Thanks Joe! Happens I speak spanish.. haha


----------



## siti hawa

cbs1963 said:


> Most users choose 100% polyester shirts. I've read some post that stated as long as it was at least 65% poly it would work. Some have sublimated to 50/50 shirts to get a retro faded look. But most use 100% poly. Hope this helps


yeah agree with you..Most users choose 100% polyester material. but you also can use mix material such as polycotton as long as it was at least 65% polyester... most order use mix material are usually riders, reunions, classes etc.

Siti Hawa
https://www.ricolegacy.com/
sublimation printer since 2015


----------



## jmurphy09

hello all,
I am looking for an Epson wide format printer that has an eco tank feature. When I say wide format I mean up to 11x 14 or 17. I don't need anything larger. This printer would be for dye sublimation only.
thank you


----------



## splathead

jmurphy09 said:


> hello all,
> I am looking for an Epson wide format printer that has an eco tank feature. When I say wide format I mean up to 11x 14 or 17. I don't need anything larger. This printer would be for dye sublimation only.
> thank you



They're not cheap. ET7750 is one. Check Epson's webiste for others.


----------



## DrivingZiggy

This video came across my feed yesterday. It's pretty well put together and pretty comprehensive.

[video]


----------



## Philips Salt

What are the disadvantages of dye sublimation printers?


----------



## splathead

Philips Salt said:


> What are the disadvantages of dye sublimation printers?

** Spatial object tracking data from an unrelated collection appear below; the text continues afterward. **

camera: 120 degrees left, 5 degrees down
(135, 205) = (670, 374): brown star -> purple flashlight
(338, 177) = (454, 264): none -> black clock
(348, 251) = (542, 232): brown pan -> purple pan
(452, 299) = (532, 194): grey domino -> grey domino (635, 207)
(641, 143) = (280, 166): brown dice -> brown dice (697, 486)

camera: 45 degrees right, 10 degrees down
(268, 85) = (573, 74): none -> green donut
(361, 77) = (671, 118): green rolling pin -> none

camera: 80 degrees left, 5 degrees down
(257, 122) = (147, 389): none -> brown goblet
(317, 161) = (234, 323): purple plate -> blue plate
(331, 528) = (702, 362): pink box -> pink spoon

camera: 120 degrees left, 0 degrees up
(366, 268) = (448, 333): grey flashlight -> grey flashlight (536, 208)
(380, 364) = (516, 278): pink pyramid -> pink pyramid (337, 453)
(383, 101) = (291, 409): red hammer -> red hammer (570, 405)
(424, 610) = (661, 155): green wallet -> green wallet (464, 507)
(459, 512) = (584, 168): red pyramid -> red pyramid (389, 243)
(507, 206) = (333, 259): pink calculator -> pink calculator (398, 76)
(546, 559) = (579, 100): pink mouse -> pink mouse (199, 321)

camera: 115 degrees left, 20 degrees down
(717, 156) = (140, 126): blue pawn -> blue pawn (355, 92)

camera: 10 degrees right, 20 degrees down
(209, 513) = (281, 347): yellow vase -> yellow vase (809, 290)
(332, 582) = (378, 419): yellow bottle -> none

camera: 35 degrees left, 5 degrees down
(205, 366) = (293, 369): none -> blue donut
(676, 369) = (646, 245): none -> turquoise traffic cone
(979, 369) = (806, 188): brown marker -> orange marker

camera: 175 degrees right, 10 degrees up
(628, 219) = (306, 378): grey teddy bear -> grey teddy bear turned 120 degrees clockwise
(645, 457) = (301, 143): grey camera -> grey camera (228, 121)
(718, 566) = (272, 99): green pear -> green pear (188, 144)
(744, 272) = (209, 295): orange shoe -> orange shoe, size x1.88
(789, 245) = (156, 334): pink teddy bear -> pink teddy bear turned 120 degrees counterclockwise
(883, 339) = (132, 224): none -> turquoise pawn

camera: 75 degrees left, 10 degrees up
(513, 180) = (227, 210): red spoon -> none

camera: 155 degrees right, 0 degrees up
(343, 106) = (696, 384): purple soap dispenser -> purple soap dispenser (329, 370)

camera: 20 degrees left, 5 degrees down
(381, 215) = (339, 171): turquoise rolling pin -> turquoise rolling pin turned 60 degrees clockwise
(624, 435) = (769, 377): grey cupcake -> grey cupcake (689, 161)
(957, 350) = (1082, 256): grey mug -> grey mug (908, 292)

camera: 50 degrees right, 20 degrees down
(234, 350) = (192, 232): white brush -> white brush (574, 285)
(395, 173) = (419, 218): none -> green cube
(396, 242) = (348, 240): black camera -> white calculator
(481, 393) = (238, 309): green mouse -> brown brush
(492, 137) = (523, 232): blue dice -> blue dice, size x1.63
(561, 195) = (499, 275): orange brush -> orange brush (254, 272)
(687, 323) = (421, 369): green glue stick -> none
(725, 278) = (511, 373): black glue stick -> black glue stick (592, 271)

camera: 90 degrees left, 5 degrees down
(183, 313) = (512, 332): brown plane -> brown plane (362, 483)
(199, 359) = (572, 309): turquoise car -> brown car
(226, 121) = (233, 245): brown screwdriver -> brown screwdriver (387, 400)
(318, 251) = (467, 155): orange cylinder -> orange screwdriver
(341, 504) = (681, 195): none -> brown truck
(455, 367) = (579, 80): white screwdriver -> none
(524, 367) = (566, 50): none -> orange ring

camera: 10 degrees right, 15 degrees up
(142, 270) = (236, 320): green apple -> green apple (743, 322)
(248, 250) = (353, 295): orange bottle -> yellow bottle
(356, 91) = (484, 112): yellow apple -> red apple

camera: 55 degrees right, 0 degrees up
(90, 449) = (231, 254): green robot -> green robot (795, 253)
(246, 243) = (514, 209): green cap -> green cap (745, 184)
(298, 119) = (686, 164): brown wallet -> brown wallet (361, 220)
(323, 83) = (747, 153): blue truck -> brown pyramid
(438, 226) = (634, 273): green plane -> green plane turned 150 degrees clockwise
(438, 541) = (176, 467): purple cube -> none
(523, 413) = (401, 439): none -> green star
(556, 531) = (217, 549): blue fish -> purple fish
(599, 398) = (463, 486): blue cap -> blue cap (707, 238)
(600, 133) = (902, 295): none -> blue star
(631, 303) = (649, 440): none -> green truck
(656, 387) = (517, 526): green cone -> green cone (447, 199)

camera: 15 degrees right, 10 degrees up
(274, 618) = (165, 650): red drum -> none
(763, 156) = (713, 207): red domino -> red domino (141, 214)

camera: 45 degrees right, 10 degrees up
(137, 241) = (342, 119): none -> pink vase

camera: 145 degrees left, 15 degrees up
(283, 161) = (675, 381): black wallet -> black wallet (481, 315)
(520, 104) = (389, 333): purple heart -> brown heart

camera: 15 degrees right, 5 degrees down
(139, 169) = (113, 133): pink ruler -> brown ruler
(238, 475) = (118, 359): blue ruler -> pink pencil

1. Only works on polyester. Not cotton
2. Works best on white or very light polyester. Your ink color always has to be darker than the garment. Black on red?-yes. Red on black?-no.


----------



## NoXid

Philips Salt said:


> What are the disadvantages of dye sublimation printers?


Printers made specifically for sublimation, or the process of sublimation itself?

In the case of the former, they are expensive--as compared to "converting" a regular Epson inkjet to sublimation simply by putting sublimation ink in it.

As to the process itself, the major downside for use on garments is that garments must be 100% white Polyester, and a lot of people dislike wearing polyester, besides which all the parts not printed will be rather close to being transparent. Yes, one can print on a cotton/poly blend, but after the first wash, all the ink will wash out of the cotton. So a 65% poly garment would look at least 35% faded. And, sure, you can print on a colored garment, but results would be exactly the same as running a piece of colored paper through your inkjet printer. Unless the ink is darker than the color of the paper, it won't show up, and all colors will be shifted by the underlying color of the paper.

Of course, can also be used on mugs, metal photo prints, mouse pads ... if the items were made to be sublimated on. Sublimation only works on certain plastics, so things like sublimation mugs are manufactured with a receptive plastic coating.


----------



## NoXid

splathead said:


> 1. Only works on polyester. Not cotton
> 2. Works best on white or very light polyester. Your ink color always has to be darker than the garment. Black on red?-yes. Red on black?-no.


Ha! You did it better with fewer words 😳


----------